W drugim meczu półfinałowym fazy play-off, rozegranym w sobotę, Rekord Bielsko-Biała wygrał 7:3 z Piastem Gliwice i jako pierwszy zapewnił sobie udział w Wielkim Finale FOGO Futsal Ekstraklasy. Jego przeciwnikiem będzie Constract Lubawa, który po trzech meczach pokonał ostatecznie w niedzielę GI Małolepszy Arth Soft Leszno. Piastowi pozostaje walka o brąz.
Trudna walka Piasta
Po porażce przed własną publicznością Piast Gliwice, chcąc grać w finale, musiał dokonać rzeczy historycznej – wygrać nie raz, ale dwa razy w Bielsku-Białej. Było to zadanie wyjątkowo trudne. Wynik w 8. minucie otworzył dla bielszczan Artur Popławski. Na 2:0, strzałem z woleja, podwyższył Mikołaj Zastawnik. Piast jeszcze w pierwszej połowie wycofał z gry bramkarza, ale poza strzałem w słupek Viniciusa Lazzarettiego niewiele to mu dało. Rekord skorzystał na tym w najlepszy możliwy sposób – na 3:0 do pustej bramki trafił Paweł Budniak. Na to trafienie wreszcie odpowiedział Piast, a trójkową akcję Lazzaretti – Pegacha – Rick wykończył ostatni z nich, dokładając stopę przy dalszym słupku.

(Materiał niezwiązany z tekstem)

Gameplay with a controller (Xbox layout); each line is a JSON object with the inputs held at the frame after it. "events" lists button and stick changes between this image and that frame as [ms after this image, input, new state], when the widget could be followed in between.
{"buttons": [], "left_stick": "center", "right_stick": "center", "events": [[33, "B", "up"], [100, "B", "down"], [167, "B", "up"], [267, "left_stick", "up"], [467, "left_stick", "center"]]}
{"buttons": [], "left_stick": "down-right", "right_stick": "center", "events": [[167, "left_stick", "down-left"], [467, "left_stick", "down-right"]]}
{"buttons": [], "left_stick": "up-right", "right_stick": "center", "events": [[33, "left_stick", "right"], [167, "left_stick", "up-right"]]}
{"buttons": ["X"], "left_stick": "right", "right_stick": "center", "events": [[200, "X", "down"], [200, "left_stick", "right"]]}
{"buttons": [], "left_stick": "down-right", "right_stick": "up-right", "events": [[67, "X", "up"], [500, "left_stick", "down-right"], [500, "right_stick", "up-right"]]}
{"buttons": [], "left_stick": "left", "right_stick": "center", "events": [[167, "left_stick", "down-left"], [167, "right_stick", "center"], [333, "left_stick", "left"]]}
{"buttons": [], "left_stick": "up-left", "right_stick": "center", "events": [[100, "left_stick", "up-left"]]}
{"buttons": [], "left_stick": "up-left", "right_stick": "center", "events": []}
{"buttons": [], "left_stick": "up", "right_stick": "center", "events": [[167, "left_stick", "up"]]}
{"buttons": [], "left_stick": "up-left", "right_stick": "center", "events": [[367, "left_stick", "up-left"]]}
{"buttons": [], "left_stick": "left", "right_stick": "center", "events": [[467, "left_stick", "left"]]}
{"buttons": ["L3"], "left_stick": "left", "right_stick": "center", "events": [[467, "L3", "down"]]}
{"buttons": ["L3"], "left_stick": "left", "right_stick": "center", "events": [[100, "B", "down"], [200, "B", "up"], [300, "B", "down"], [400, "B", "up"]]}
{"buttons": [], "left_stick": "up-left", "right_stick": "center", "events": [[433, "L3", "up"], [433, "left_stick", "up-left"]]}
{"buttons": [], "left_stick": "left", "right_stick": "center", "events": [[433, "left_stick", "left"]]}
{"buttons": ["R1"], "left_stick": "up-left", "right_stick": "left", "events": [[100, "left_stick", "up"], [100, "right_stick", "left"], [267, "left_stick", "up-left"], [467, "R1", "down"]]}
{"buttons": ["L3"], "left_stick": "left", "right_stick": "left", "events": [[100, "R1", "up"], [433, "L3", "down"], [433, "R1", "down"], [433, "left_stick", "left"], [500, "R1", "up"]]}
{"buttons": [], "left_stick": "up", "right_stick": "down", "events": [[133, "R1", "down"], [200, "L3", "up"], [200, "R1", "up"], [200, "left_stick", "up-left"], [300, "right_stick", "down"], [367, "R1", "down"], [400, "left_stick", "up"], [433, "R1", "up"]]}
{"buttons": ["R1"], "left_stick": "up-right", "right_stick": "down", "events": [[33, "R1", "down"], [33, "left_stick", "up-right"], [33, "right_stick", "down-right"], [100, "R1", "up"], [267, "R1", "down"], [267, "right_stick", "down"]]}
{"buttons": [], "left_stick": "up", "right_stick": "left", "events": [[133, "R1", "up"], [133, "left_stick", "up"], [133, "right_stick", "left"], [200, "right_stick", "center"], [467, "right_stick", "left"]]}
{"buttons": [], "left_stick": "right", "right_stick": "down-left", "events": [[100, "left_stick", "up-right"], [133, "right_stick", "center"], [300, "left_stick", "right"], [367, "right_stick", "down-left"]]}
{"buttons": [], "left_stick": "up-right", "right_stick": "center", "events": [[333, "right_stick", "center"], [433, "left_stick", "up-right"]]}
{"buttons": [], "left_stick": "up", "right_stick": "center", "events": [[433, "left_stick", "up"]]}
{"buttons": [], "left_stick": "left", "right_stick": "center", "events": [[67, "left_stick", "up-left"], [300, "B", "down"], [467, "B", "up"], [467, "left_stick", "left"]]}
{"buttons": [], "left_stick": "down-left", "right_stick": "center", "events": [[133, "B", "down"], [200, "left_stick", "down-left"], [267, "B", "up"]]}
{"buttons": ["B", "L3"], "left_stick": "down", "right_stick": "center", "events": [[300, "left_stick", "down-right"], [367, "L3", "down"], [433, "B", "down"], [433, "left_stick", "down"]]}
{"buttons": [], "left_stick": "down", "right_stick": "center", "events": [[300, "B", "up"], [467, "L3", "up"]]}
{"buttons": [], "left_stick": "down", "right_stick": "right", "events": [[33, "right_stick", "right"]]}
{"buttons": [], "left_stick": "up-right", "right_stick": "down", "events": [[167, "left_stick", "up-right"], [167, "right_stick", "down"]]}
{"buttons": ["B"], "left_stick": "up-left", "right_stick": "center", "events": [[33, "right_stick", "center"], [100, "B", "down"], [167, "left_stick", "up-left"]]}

Po zmianie stron gliwiczanie nadal próbowali gry w przewadze, ale zamiast strzelić na 3:2, stracili bramkę na 4:1. Walczyli jednak o lepszy rezultat, a szybka odpowiedź przyszła ze strony Miguela Pegachy, który uderzył nisko prawą nogą przy lewym słupku. Dalsze zadanie odrabiania strat znacznie utrudniła czerwona kartka Patrika Zatovicia za faul na Popławskim, co znów skończyło się bramką dla bielszczan, tym razem Stefana Rakicia. Wydawało się, że wszystko zamknie gol Tarasa Korolyshyna, ale po zaledwie 12 sekundach było już 6:3 – zagranie ręką w polu karnym Popławskiego na gola zamienił Rafael Cadini.
Pozostaje walka o brąz
Na więcej Piasta już jednak nie było stać. Ostatniego gola zdobył Stefan Rakić i ustalając wynik na 7:3 zapewnił Rekordzistom awans do Wielkiego Finału FOGO Futsal Ekstraklasy. Piastowi, tegorocznemu triumfatorowi futsalowego Pucharu Polski, pozostaje walka o brąz.